======== Text

Facebook (FB) has consistently said it doesn’t expect its high-profile investments to develop into sustainable businesses immediately. Mark Zuckerberg, the company’s chief executive, gave a pretty high threshold for how developed a product has to be before it has to start carrying its own weight in Menlo Park.
“For us, products don’t get that interesting to turn into businesses until we get about a billion people using them,” he told investors during Facebook’s quarterly conference call on Tuesday, casually discounting pretty much every tech service that has ever existed.
In other words, expect patience from Facebook as it looks at ways to make money from WhatsApp, Instagram, and Oculus Rift, as well as the social network’s own messaging and search products. In filings Tuesday, Facebook gave some information about the finances of WhatsApp, a messaging service it acquired for $22 billion earlier this year. WhatsApp’s income comes entirely from small fees it charges some of its users. Last year that income was $10 million, and WhatsApp lost $138 million. To justify the sticker price, Facebook laid out how it valued the company. WhatsApp’s 600 million users were worth about $2 billion; its brand was worth $448 million; and its technology was worth $288 million. Goodwill accounted for $15.3 billion.
Instagram’s user base is at about one-fifth Facebook’s threshold for business relevance. The site has been showing ads for some time, but Zuckerberg dismissed a question about how that business is doing by saying that it’s still early in Facebook’s development.
Facebook can afford to be patient because its core advertising business keeps exceeding expectations. The company reported revenue of $3.2 billion in the third quarter, up 59 percent from a year earlier, and turned a profit of $1.15 billion.

================
======== Recorded information

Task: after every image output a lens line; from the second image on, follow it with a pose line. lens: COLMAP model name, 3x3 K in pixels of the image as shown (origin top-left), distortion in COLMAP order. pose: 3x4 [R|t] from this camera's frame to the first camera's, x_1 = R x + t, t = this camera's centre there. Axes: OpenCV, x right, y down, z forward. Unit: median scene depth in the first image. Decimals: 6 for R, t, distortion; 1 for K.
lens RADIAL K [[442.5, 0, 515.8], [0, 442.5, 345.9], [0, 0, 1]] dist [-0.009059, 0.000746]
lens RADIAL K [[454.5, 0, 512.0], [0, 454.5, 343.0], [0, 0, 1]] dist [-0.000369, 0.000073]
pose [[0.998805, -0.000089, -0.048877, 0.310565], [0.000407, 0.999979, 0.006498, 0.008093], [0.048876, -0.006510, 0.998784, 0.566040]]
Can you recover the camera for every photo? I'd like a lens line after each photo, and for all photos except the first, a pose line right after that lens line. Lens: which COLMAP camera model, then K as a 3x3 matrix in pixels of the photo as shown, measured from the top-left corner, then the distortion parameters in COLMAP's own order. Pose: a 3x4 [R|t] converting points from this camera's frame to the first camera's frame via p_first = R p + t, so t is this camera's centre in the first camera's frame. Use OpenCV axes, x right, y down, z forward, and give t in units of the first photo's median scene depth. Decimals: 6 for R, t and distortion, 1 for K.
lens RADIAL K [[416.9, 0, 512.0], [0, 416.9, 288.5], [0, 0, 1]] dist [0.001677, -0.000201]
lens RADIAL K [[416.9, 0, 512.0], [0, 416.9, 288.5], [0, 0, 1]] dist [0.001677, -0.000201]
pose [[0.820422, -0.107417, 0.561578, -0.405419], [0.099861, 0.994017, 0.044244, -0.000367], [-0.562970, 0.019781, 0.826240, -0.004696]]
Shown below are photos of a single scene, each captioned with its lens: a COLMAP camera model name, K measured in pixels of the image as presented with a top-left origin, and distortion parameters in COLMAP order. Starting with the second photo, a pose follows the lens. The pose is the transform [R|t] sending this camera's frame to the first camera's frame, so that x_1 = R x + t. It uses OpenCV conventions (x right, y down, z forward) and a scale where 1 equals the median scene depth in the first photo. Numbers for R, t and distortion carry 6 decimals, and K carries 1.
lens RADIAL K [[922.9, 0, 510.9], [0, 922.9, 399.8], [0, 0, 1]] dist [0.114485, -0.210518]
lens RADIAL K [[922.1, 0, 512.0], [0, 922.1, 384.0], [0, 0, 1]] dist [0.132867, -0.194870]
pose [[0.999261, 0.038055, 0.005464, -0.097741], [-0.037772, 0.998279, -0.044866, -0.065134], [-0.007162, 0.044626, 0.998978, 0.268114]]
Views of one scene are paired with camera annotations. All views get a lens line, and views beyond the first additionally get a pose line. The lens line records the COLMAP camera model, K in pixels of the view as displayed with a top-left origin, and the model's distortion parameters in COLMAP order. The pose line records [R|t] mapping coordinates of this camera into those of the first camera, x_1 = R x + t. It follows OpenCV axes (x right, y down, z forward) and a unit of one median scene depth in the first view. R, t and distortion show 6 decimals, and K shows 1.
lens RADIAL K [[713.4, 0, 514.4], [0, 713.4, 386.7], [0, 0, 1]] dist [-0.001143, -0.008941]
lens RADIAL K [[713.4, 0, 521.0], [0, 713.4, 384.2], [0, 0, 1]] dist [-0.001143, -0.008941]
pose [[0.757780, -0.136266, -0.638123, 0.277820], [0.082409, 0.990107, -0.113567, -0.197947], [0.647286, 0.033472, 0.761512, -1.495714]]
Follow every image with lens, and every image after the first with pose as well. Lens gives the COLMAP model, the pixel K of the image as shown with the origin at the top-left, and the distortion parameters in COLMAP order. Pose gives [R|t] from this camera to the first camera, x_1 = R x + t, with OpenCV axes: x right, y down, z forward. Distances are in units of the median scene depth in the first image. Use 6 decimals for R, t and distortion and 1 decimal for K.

================

● Problems to work on:
(1) According to the Facebook article, how much money did WhatsApp lose last year?
(2) Reproduce the Facebook article starting at "Facebook can afford" and ending at "of $1.15 billion.".

● List of answers:
(1) $138 million

(2)
Facebook can afford to be patient because its core advertising business keeps exceeding expectations. The company reported revenue of $3.2 billion in the third quarter, up 59 percent from a year earlier, and turned a profit of $1.15 billion.